Instruction
Recast every line of the rows below as a Markdown table with two columns, No. and Line, numbering each line in order and omitting blank lines.

==*==

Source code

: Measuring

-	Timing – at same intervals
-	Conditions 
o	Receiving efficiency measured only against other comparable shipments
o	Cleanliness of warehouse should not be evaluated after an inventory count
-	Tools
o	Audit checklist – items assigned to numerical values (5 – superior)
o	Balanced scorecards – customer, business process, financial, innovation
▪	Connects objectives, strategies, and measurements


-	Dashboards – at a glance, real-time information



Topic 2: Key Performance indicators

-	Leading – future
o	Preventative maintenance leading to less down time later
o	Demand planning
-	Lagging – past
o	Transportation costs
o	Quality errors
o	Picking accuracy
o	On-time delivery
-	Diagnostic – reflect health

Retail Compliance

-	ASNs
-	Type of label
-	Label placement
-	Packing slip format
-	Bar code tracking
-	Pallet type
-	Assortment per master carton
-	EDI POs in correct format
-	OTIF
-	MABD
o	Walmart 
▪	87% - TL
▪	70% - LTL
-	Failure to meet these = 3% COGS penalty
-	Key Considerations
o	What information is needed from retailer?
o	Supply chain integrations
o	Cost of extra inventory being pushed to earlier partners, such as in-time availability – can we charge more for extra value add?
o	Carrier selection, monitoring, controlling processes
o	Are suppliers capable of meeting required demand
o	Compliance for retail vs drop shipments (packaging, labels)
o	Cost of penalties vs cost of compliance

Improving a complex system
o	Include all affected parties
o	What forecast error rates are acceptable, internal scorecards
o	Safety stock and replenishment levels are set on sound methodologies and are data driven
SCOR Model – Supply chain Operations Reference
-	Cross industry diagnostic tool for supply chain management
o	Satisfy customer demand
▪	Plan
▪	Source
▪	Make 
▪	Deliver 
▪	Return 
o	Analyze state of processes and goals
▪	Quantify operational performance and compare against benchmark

==*==

Answer section
| No. | Line |
|---|---|
| 1 | Source code |
| 2 | : Measuring |
| 3 | -	Timing – at same intervals |
| 4 | -	Conditions  |
| 5 | o	Receiving efficiency measured only against other comparable shipments |
| 6 | o	Cleanliness of warehouse should not be evaluated after an inventory count |
| 7 | -	Tools |
| 8 | o	Audit checklist – items assigned to numerical values (5 – superior) |
| 9 | o	Balanced scorecards – customer, business process, financial, innovation |
| 10 | ▪	Connects objectives, strategies, and measurements |
| 11 | -	Dashboards – at a glance, real-time information |
| 12 | Topic 2: Key Performance indicators |
| 13 | -	Leading – future |
| 14 | o	Preventative maintenance leading to less down time later |
| 15 | o	Demand planning |
| 16 | -	Lagging – past |
| 17 | o	Transportation costs |
| 18 | o	Quality errors |
| 19 | o	Picking accuracy |
| 20 | o	On-time delivery |
| 21 | -	Diagnostic – reflect health |
| 22 | Retail Compliance |
| 23 | -	ASNs |
| 24 | -	Type of label |
| 25 | -	Label placement |
| 26 | -	Packing slip format |
| 27 | -	Bar code tracking |
| 28 | -	Pallet type |
| 29 | -	Assortment per master carton |
| 30 | -	EDI POs in correct format |
| 31 | -	OTIF |
| 32 | -	MABD |
| 33 | o	Walmart  |
| 34 | ▪	87% - TL |
| 35 | ▪	70% - LTL |
| 36 | -	Failure to meet these = 3% COGS penalty |
| 37 | -	Key Considerations |
| 38 | o	What information is needed from retailer? |
| 39 | o	Supply chain integrations |
| 40 | o	Cost of extra inventory being pushed to earlier partners, such as in-time availability – can we charge more for extra value add? |
| 41 | o	Carrier selection, monitoring, controlling processes |
| 42 | o	Are suppliers capable of meeting required demand |
| 43 | o	Compliance for retail vs drop shipments (packaging, labels) |
| 44 | o	Cost of penalties vs cost of compliance |
| 45 | Improving a complex system |
| 46 | o	Include all affected parties |
| 47 | o	What forecast error rates are acceptable, internal scorecards |
| 48 | o	Safety stock and replenishment levels are set on sound methodologies and are data driven |
| 49 | SCOR Model – Supply chain Operations Reference |
| 50 | -	Cross industry diagnostic tool for supply chain management |
| 51 | o	Satisfy customer demand |
| 52 | ▪	Plan |
| 53 | ▪	Source |
| 54 | ▪	Make  |
| 55 | ▪	Deliver  |
| 56 | ▪	Return  |
| 57 | o	Analyze state of processes and goals |
| 58 | ▪	Quantify operational performance and compare against benchmark |